Sequential process behavior

With Process.sequential:

  • If the condition is True, the ConditionalTask runs like a normal task.
  • If the condition is False, that task is skipped.
  • The next task in the list still runs; it receives context from the previous task that actually executed (the last non-skipped output), not from a skipped step. That keeps the chain consistent when optional branches do not fire.

Related: task guardrails

Guardrails are instructions attached to a regular Task to constrain style, length, or policy—not conditional execution.
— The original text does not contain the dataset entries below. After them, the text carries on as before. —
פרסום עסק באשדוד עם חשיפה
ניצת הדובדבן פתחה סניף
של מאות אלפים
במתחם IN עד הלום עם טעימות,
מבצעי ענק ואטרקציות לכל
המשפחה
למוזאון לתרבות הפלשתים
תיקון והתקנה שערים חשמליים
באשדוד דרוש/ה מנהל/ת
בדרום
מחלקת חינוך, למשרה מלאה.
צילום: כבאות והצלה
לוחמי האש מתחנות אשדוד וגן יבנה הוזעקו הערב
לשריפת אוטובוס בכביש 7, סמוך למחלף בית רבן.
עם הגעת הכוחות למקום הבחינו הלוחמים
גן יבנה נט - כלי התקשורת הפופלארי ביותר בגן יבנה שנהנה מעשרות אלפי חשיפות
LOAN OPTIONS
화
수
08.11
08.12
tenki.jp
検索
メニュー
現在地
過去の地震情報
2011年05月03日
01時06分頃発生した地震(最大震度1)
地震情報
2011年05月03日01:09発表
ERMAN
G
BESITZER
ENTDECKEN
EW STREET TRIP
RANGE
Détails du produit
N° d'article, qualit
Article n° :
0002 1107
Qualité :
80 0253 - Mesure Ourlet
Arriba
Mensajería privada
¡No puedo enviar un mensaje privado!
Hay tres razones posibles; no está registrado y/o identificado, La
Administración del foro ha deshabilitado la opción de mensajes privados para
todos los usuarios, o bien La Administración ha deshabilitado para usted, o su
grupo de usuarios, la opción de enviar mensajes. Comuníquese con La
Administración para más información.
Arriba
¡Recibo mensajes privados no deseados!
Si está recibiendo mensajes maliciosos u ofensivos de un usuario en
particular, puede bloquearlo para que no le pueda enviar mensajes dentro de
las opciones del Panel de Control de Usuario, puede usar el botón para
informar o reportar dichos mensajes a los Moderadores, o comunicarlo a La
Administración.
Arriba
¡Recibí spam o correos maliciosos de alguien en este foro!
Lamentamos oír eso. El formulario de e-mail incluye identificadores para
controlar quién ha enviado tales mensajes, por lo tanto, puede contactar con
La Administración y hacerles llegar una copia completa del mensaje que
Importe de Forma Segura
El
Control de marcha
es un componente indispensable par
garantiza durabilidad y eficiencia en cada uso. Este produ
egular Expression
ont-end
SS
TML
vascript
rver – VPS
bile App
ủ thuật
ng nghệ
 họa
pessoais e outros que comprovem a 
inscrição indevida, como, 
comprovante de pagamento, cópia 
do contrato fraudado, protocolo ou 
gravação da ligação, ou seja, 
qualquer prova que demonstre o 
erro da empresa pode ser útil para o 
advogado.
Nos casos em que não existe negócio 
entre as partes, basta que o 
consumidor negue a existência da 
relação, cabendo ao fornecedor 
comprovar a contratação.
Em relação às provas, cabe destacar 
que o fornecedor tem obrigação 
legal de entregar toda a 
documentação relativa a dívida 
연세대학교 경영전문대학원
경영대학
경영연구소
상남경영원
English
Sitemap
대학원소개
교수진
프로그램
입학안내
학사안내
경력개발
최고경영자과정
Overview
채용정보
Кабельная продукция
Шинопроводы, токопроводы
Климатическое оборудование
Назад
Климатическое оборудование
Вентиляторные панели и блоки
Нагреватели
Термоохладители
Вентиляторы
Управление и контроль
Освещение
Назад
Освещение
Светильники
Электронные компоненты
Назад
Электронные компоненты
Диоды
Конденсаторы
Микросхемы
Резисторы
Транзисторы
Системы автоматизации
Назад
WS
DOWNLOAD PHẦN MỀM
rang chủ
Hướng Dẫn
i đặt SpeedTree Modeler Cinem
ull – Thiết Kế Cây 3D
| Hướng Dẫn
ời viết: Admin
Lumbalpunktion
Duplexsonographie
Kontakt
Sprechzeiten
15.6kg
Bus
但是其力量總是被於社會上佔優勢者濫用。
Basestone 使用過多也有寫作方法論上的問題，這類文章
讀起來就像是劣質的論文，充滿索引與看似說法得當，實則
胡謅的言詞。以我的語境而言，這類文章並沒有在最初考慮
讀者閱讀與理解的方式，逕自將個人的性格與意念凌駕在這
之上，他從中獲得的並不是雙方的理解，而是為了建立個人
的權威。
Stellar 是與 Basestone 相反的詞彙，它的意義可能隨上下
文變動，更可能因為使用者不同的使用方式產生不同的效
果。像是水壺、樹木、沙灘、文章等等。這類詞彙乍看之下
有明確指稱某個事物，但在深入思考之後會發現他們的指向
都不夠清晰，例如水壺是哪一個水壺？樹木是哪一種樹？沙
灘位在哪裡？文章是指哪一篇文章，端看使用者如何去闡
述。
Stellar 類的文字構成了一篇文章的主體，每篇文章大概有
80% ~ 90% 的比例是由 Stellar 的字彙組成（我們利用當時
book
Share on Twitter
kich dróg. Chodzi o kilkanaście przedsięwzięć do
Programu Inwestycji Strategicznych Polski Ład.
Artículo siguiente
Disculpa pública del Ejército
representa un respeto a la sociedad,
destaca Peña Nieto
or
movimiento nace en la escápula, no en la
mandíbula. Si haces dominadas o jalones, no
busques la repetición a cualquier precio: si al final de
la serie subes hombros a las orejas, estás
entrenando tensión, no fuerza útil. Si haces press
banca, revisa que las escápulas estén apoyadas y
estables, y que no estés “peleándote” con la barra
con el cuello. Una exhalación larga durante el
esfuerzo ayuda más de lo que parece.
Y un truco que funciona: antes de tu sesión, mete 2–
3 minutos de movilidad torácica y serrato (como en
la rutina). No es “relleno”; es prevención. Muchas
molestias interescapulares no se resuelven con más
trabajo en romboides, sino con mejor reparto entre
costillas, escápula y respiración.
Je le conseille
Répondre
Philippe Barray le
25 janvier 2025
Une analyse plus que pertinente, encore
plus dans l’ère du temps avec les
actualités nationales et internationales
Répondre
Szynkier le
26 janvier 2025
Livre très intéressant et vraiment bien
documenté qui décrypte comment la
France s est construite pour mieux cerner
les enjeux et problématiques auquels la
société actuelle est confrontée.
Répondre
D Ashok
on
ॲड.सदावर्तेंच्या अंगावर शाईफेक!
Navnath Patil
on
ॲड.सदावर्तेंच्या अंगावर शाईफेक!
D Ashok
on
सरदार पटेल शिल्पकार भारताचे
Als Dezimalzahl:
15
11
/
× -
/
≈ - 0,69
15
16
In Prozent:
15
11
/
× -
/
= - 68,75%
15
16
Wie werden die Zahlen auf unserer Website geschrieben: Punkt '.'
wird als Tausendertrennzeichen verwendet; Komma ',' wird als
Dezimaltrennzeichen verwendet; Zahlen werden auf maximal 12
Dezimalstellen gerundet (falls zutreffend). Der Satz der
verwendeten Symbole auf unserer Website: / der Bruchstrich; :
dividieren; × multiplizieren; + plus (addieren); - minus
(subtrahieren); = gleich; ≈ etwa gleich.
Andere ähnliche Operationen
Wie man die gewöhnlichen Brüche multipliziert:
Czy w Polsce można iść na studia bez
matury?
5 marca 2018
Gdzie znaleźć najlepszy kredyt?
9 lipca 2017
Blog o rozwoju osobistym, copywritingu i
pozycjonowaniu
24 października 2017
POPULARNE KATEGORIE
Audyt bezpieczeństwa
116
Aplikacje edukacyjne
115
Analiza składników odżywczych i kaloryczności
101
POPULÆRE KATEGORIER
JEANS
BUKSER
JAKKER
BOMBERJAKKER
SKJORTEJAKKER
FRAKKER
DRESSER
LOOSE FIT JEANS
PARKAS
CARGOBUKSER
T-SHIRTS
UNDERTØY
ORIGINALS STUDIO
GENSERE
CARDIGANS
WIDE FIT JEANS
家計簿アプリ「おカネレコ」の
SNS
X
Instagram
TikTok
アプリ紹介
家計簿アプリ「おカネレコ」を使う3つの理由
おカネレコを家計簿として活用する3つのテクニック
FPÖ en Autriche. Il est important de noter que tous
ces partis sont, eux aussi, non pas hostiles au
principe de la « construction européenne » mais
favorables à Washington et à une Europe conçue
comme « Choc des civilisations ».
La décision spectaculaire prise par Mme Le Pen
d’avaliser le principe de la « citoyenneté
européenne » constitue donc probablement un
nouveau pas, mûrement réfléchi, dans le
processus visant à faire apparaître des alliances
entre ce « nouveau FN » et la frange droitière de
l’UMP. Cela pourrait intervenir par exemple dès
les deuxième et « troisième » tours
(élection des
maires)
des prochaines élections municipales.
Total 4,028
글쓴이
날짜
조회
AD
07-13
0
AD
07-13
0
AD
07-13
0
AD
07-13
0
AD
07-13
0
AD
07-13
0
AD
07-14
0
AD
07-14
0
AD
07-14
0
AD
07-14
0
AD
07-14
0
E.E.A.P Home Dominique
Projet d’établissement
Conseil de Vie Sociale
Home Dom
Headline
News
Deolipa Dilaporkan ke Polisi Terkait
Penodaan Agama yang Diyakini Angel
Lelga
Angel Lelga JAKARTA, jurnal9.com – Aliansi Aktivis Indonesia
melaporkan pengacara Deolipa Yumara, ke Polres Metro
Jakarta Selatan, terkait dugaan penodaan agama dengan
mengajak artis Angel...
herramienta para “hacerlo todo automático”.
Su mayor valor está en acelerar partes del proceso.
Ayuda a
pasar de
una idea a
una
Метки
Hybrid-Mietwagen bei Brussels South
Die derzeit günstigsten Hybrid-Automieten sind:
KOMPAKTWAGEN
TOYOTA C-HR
They complement branching logic by shaping each step’s output.

task = Task(
    description="...",
    expected_output="...",
    agent=writer,
    guardrail="Output must be under 200 words and professional in tone",
)

Use ConditionalTask when the existence of a step depends on prior results; use guardrails when a step always runs but its output must satisfy extra rules.

Key takeaways

  • ConditionalTask runs only when condition(previous_task_output) is True; otherwise it is skipped.
  • The condition typically inspects a TaskOutput from the immediately preceding task.
  • Sequential crews keep the pipeline linear: skipped conditionals do not block later tasks; the next task builds on the last executed output.
  • Guardrails add output constraints to a Task; they are a separate idea from conditional execution.